In 1839 he became an adjunct at the Russian Academy of Sciences, where he eventually attained the level of academician in 1852. He was appointed director of the Asiatic Museum in 1842, and director of the Ethnographic Museum in 1855.

Dorn wrote a book Über die Verwandtschaft des persischen, germanischen und griechisch-lateinischen Sprachstammes (1827), in which he argued in detail that the Persian language was related to Germanic, Greek, and Latin.
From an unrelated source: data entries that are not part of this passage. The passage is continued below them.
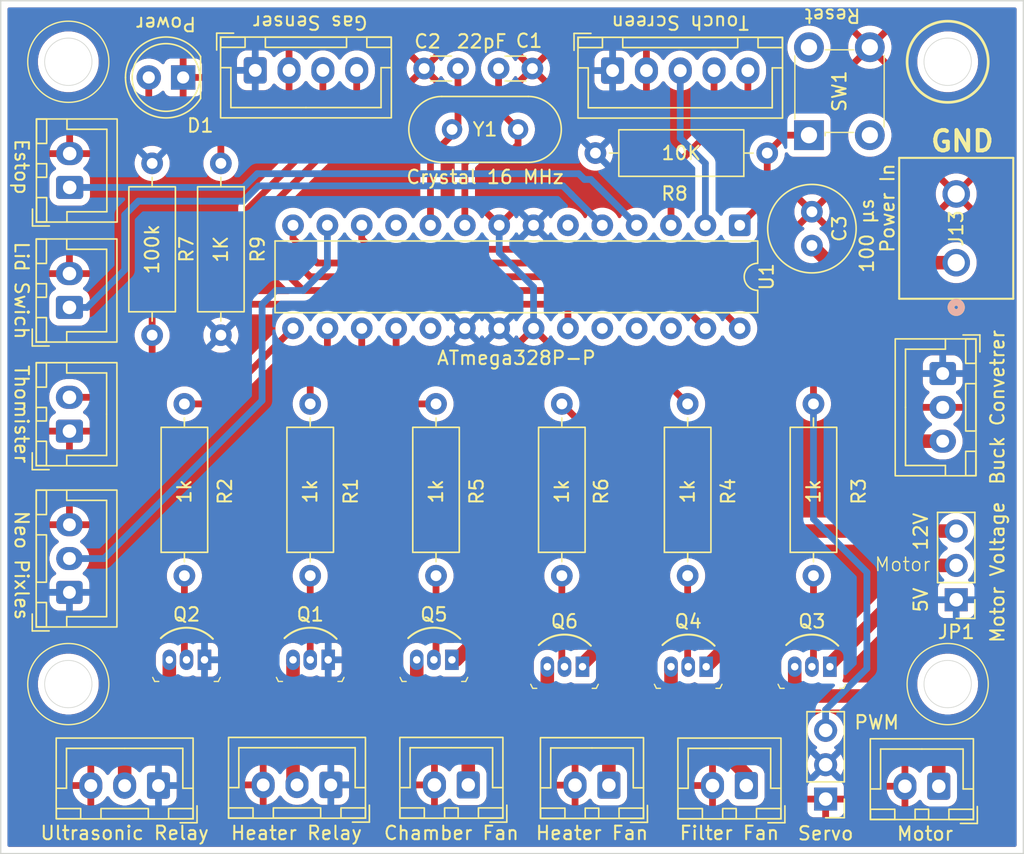
<source format=kicad_pcb>
(kicad_pcb
	(version 20241229)
	(generator "pcbnew")
	(generator_version "9.0")
	(general
		(thickness 1.6)
		(legacy_teardrops no)
	)
	(paper "A4")
	(layers
		(0 "F.Cu" signal)
		(2 "B.Cu" signal)
		(9 "F.Adhes" user "F.Adhesive")
		(11 "B.Adhes" user "B.Adhesive")
		(13 "F.Paste" user)
		(15 "B.Paste" user)
		(5 "F.SilkS" user "F.Silkscreen")
		(7 "B.SilkS" user "B.Silkscreen")
		(1 "F.Mask" user)
		(3 "B.Mask" user)
		(17 "Dwgs.User" user "User.Drawings")
		(19 "Cmts.User" user "User.Comments")
		(21 "Eco1.User" user "User.Eco1")
		(23 "Eco2.User" user "User.Eco2")
		(25 "Edge.Cuts" user)
		(27 "Margin" user)
		(31 "F.CrtYd" user "F.Courtyard")
		(29 "B.CrtYd" user "B.Courtyard")
		(35 "F.Fab" user)
		(33 "B.Fab" user)
		(39 "User.1" user)
		(41 "User.2" user)
		(43 "User.3" user)
		(45 "User.4" user)
	)
	(setup
		(stackup
			(layer "F.SilkS"
				(type "Top Silk Screen")
			)
			(layer "F.Paste"
				(type "Top Solder Paste")
			)
			(layer "F.Mask"
				(type "Top Solder Mask")
				(thickness 0.01)
			)
			(layer "F.Cu"
				(type "copper")
				(thickness 0.035)
			)
			(layer "dielectric 1"
				(type "core")
				(thickness 1.51)
				(material "FR4")
				(epsilon_r 4.5)
				(loss_tangent 0.02)
			)
			(layer "B.Cu"
				(type "copper")
				(thickness 0.035)
			)
			(layer "B.Mask"
				(type "Bottom Solder Mask")
				(thickness 0.01)
			)
			(layer "B.Paste"
				(type "Bottom Solder Paste")
			)
			(layer "B.SilkS"
				(type "Bottom Silk Screen")
			)
			(copper_finish "None")
			(dielectric_constraints no)
		)
		(pad_to_mask_clearance 0)
		(allow_soldermask_bridges_in_footprints no)
		(tenting front back)
		(pcbplotparams
			(layerselection 0x00000000_00000000_55555555_5755f5ff)
			(plot_on_all_layers_selection 0x00000000_00000000_00000000_00000000)
			(disableapertmacros no)
			(usegerberextensions no)
			(usegerberattributes yes)
			(usegerberadvancedattributes yes)
			(creategerberjobfile yes)
			(dashed_line_dash_ratio 12.000000)
			(dashed_line_gap_ratio 3.000000)
			(svgprecision 4)
			(plotframeref no)
			(mode 1)
			(useauxorigin no)
			(hpglpennumber 1)
			(hpglpenspeed 20)
			(hpglpendiameter 15.000000)
			(pdf_front_fp_property_popups yes)
			(pdf_back_fp_property_popups yes)
			(pdf_metadata yes)
			(pdf_single_document no)
			(dxfpolygonmode yes)
			(dxfimperialunits yes)
			(dxfusepcbnewfont yes)
			(psnegative no)
			(psa4output no)
			(plot_black_and_white yes)
			(sketchpadsonfab no)
			(plotpadnumbers no)
			(hidednponfab no)
			(sketchdnponfab yes)
			(crossoutdnponfab yes)
			(subtractmaskfromsilk no)
			(outputformat 1)
			(mirror no)
			(drillshape 1)
			(scaleselection 1)
			(outputdirectory "")
		)
	)
	(net 0 "")
	(net 1 "Net-(J1-Pin_2)")
	(net 2 "+5V")
	(net 3 "GND")
	(net 4 "+12V")
	(net 5 "A4")
	(net 6 "A5")
	(net 7 "Net-(J4-Pin_1)")
	(net 8 "Net-(J5-Pin_1)")
	(net 9 "Net-(J6-Pin_1)")
	(net 10 "Net-(J7-Pin_1)")
	(net 11 "Net-(J8-Pin_2)")
	(net 12 "Net-(U1-XTAL1{slash}PB6)")
	(net 13 "Net-(U1-XTAL2{slash}PB7)")
	(net 14 "D2")
	(net 15 "Reset")
	(net 16 "TX")
	(net 17 "RX")
	(net 18 "Net-(Q1-B)")
	(net 19 "Net-(Q2-B)")
	(net 20 "Net-(Q3-B)")
	(net 21 "Net-(Q4-B)")
	(net 22 "Net-(Q5-B)")
	(net 23 "Net-(Q6-B)")
	(net 24 "D9")
	(net 25 "D10")
	(net 26 "D7")
	(net 27 "D11")
	(net 28 "D12")
	(net 29 "D8")
	(net 30 "unconnected-(U1-PB5-Pad19)")
	(net 31 "A0")
	(net 32 "unconnected-(U1-PC2-Pad25)")
	(net 33 "unconnected-(U1-PC1-Pad24)")
	(net 34 "unconnected-(U1-PD4-Pad6)")
	(net 35 "D6")
	(net 36 "D3")
	(net 37 "unconnected-(U1-PC3-Pad26)")
	(net 38 "unconnected-(U1-PD5-Pad11)")
	(net 39 "Net-(JP1-C)")
	(net 40 "unconnected-(SW1-Pad2)")
	(net 41 "unconnected-(SW1-K-Pad3)")
	(net 42 "Net-(D1-A)")
	(footprint "Connector_JST:JST_XH_B3B-XH-A_1x03_P2.50mm_Vertical" (layer "F.Cu") (at 229.633 95.544 -90))
	(footprint "Connector_JST:JST_XH_B2B-XH-A_1x02_P2.50mm_Vertical" (layer "F.Cu") (at 165.083 90.658 90))
	(footprint "Connector_JST:JST_XH_B2B-XH-A_1x02_P2.50mm_Vertical" (layer "F.Cu") (at 204.958 125.970002 180))
	(footprint "Connector_JST:JST_XH_B3B-XH-A_1x03_P2.50mm_Vertical" (layer "F.Cu") (at 184.404 125.953002 180))
	(footprint "Connector_JST:JST_XH_B3B-XH-A_1x03_P2.50mm_Vertical" (layer "F.Cu") (at 171.664 126.001 180))
	(footprint "Connector_JST:JST_XH_B4B-XH-A_1x04_P2.50mm_Vertical" (layer "F.Cu") (at 178.816 73.135))
	(footprint "Capacitor_THT:C_Disc_D3.0mm_W1.6mm_P2.50mm" (layer "F.Cu") (at 196.804 73))
	(footprint "digikey-footprints:2n2222" (layer "F.Cu") (at 181.61 116.707))
	(footprint "Crystal:Crystal_HC49-4H_Vertical" (layer "F.Cu") (at 193.364 77.5))
	(footprint "Resistor_THT:R_Axial_DIN0309_L9.0mm_D3.2mm_P12.70mm_Horizontal" (layer "F.Cu") (at 182.88 110.49 90))
	(footprint "Package_DIP:DIP-28_W7.62mm" (layer "F.Cu") (at 214.63 84.587 -90))
	(footprint "digikey-footprints:2n2222" (layer "F.Cu") (at 190.754 116.707))
	(footprint "digikey-footprints:2n2222" (layer "F.Cu") (at 200.406 117.215))
	(footprint "digikey-footprints:Switch_Tactile_THT_6x6mm" (layer "F.Cu") (at 219.746 77.926 90))
	(footprint "Capacitor_THT:C_Disc_D3.0mm_W1.6mm_P2.50mm" (layer "F.Cu") (at 193.804 73 180))
	(footprint "Connector_JST:JST_XH_B2B-XH-A_1x02_P2.50mm_Vertical" (layer "F.Cu") (at 194.564 125.953002 180))
	(footprint "Resistor_THT:R_Axial_DIN0309_L9.0mm_D3.2mm_P12.70mm_Horizontal" (layer "F.Cu") (at 220.08 110.49 90))
	(footprint "Resistor_THT:R_Axial_DIN0309_L9.0mm_D3.2mm_P12.70mm_Horizontal" (layer "F.Cu") (at 201.48 110.49 90))
	(footprint "Connector_JST:JST_XH_B3B-XH-A_1x03_P2.50mm_Vertical" (layer "F.Cu") (at 165.083 111.72 90))
	(footprint "LED_THT:LED_D5.0mm" (layer "F.Cu") (at 173.487 73.66 180))
	(footprint "Connector_PinHeader_2.54mm:PinHeader_1x03_P2.54mm_Vertical" (layer "F.Cu") (at 230.632 112.268 180))
	(footprint "digikey-footprints:2n2222" (layer "F.Cu") (at 172.466 116.707))
	(footprint "Capacitor_THT:C_Radial_D6.3mm_H7.0mm_P2.50mm" (layer "F.Cu") (at 219.964 83.586 -90))
	(footprint "Connector_JST:JST_XH_B2B-XH-A_1x02_P2.50mm_Vertical" (layer "F.Cu") (at 215.118 126.001 180))
	(footprint "Resistor_THT:R_Axial_DIN0309_L9.0mm_D3.2mm_P12.70mm_Horizontal" (layer "F.Cu") (at 173.58 110.49 90))
	(footprint "digikey-footprints:2n2222" (layer "F.Cu") (at 209.55 117.215))
	(footprint "Resistor_THT:R_Axial_DIN0309_L9.0mm_D3.2mm_P12.70mm_Horizontal" (layer "F.Cu") (at 171.196 92.71 90))
	(footprint "Connector_JST:JST_XH_B2B-XH-A_1x02_P2.50mm_Vertical" (layer "F.Cu") (at 229.342 126.051998 180))
	(footprint "Resistor_THT:R_Axial_DIN0309_L9.0mm_D3.2mm_P12.70mm_Horizontal" (layer "F.Cu") (at 192.18 110.49 90))
	(footprint "Connector_PinHeader_2.54mm:PinHeader_1x03_P2.54mm_Vertical" (layer "F.Cu") (at 220.98 127 180))
	(footprint "Connector_JST:JST_XH_B5B-XH-A_1x05_P2.50mm_Vertical" (layer "F.Cu") (at 205.232 73.152))
	(footprint "Connector_JST:JST_XH_B2B-XH-A_1x02_P2.50mm_Vertical" (layer "F.Cu") (at 165.083 99.802 90))
	(footprint "Resistor_THT:R_Axial_DIN0309_L9.0mm_D3.2mm_P12.70mm_Horizontal" (layer "F.Cu") (at 176.276 80.01 -90))
	(footprint "Resistor_THT:R_Axial_DIN0309_L9.0mm_D3.2mm_P12.70mm_Horizontal" (layer "F.Cu") (at 210.78 110.49 90))
	(footprint "Connector_JST:JST_XH_B2B-XH-A_1x02_P2.50mm_Vertical" (layer "F.Cu") (at 165.1 81.788 90))
	(footprint "Resistor_THT:R_Axial_DIN0309_L9.0mm_D3.2mm_P12.70mm_Horizontal" (layer "F.Cu") (at 216.662 79.248 180))
	(footprint "digikey-footprints:2n2222" (layer "F.Cu") (at 218.694 117.215))
	(footprint "footprints:282837-2_TYC"
		(layer "F.Cu")
		(uuid "f81dcd64-f216-4028-9ac2-3a2d574c2e7d")
		(at 230.632 87.3506 90)
		(tags "282837-2 ")
		(property "Reference" "J13"
			(at 2.54 0 90)
			(unlocked yes)
			(layer "F.SilkS")
			(uuid "b4965013-4376-4947-89b9-4ac5e3f4dd5a")
			(effects
				(font
					(size 1 1)
					(thickness 0.15)
				)
			)
		)
		(property "Value" "Power In"
			(at 4.0386 -5.08 90)
			(unlocked yes)
			(layer "F.SilkS")
			(uuid "03ec24c3-01d0-419a-9d9b-bf5dc8cce6fb")
			(effects
				(font
					(size 1 1)
					(thickness 0.15)
				)
			)
		)
		(property "Datasheet" "~"
			(at 0 0 90)
			(layer "F.Fab")
			(hide yes)
			(uuid "a41c57f7-f159-4efd-9272-bed96f200ede")
			(effects
				(font
					(size 1.27 1.27)
					(thickness 0.15)
				)
			)
		)
		(property "Description" "Generic connector, single row, 01x02, script generated"
			(at 0 0 90)
			(layer "F.Fab")
			(hide yes)
			(uuid "77337216-7c4c-483d-88a6-2ebcec5cb538")
			(effects
				(font
					(size 1.27 1.27)
					(thickness 0.15)
				)
			)
		)
		(property ki_fp_filters "Connector*:*_1x??_*")
		(path "/9c3a1d1b-539f-42a8-b204-90c3f6153331")
		(sheetname "/")
		(sheetfile "pcb_opensmooth.kicad_sch")
		(attr through_hole)
		(fp_line
			(start 7.747 -4.2164)
			(end -2.667 -4.2164)
			(stroke
				(width 0.1524)
				(type solid)
			)
			(layer "F.SilkS")
			(uuid "a8ba3481-d2ee-4b6d-a7af-eeafd3b59427")
		)
		(fp_line
			(start -2.667 -4.2164)
			(end -2.667 4.2164)
			(stroke
				(width 0.1524)
				(type solid)
			)
			(layer "F.SilkS")
			(uuid "4c24a0e6-9e89-4663-bad3-4df901dae4aa")
		)
		(fp_line
			(start 7.747 4.2164)
			(end 7.747 -4.2164)
			(stroke
				(width 0.1524)
				(type solid)
			)
			(layer "F.SilkS")
			(uuid "5cc49be4-eb80-4f62-8a1d-2a6badb3dcf3")
		)
		(fp_line
			(start -2.667 4.2164)
			(end 7.747 4.2164)
			(stroke
				(width 0.1524)
				(type solid)
			)
			(layer "F.SilkS")
			(uuid "c2b66c68-7aeb-4da4-9475-7f49d090c342")
		)
		(fp_circle
			(center -3.302 0)
			(end -2.921 0)
			(stroke
				(width 0.508)
				(type solid)
			)
			(fill no)
			(layer "F.SilkS")
			(uuid "684fd50b-6bb3-496d-9945-2a1dfc85eaa8")
		)
		(fp_circle
			(center -3.302 0)
			(end -2.921 0)
			(stroke
				(width 0.508)
				(type solid)
			)
			(fill no)
			(layer "B.SilkS")
			(uuid "ea3400dd-a49e-40ea-b93e-39d4c8b0e4ba")
		)
		(fp_line
			(start 7.874 -4.3434)
			(end -2.794 -4.3434)
			(stroke
				(width 0.1524)
				(type solid)
			)
			(layer "F.CrtYd")
			(uuid "91acdf00-2f55-46cc-ab8f-9a760e91bd69")
		)
		(fp_line
			(start -2.794 -4.3434)
			(end -2.794 4.3434)
			(stroke
				(width 0.1524)
				(type solid)
			)
			(layer "F.CrtYd")
			(uuid "6d9182d2-4a82-4343-8e66-266a72c8c5cb")
		)
		(fp_line
			(start 7.874 4.3434)
			(end 7.874 -4.3434)
			(stroke
				(width 0.1524)
				(type solid)
			)
			(layer "F.CrtYd")
			(uuid "1289eba1-cd3c-4f8e-abce-cb9d06557f08")
		)
		(fp_line
			(start -2.794 4.3434)
			(end 7.874 4.3434)
			(stroke
				(width 0.1524)
				(type solid)
			)
			(layer "F.CrtYd")
			(uuid "05422be1-9c7e-4060-a3f1-29ed691e469e")
		)
		(fp_line
			(start 7.62 -4.0894)
			(end -2.54 -4.0894)
			(stroke
				(width 0.0254)
				(type solid)
			)
			(layer "F.Fab")
			(uuid "75f9252e-66c3-4f46-a3e1-2cc6391c8078")
		)
		(fp_line
			(start -2.54 -4.0894)
			(end -2.54 4.0894)
			(stroke
				(width 0.0254)
				(type solid)
			)
			(layer "F.Fab")
			(uuid "52e12a0b-a345-40b1-9bb0
... [397387 chars truncated]
</source>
This thesis would later be confirmed by the findings of Indo-European studies, although many of Dorn's supposed cognate pairs are mistaken.

== Literature ==
- Abaschnik, Vladimir Alekseevic, "Johann Albrecht Bernhard Dorn (1805–1881) aus Coburg als Professor der Orientalistik in Charkow und Sankt Petersburg," in Coburger Geschichtsblätter. Hg. von der Historischen Gesellschaft Coburg e.V. – 2004. – Heft 1–2 (Januar–Juni), S. 26–39.
- History of the Afghans : translated from the Persian of Neamet Ullah by Bernhard Dorn (1836).
- A chrestomathy of the Pushtū or Afghan language; with a subjoined glossary in Afghan and English, edited by Bernhard Dorn (1847).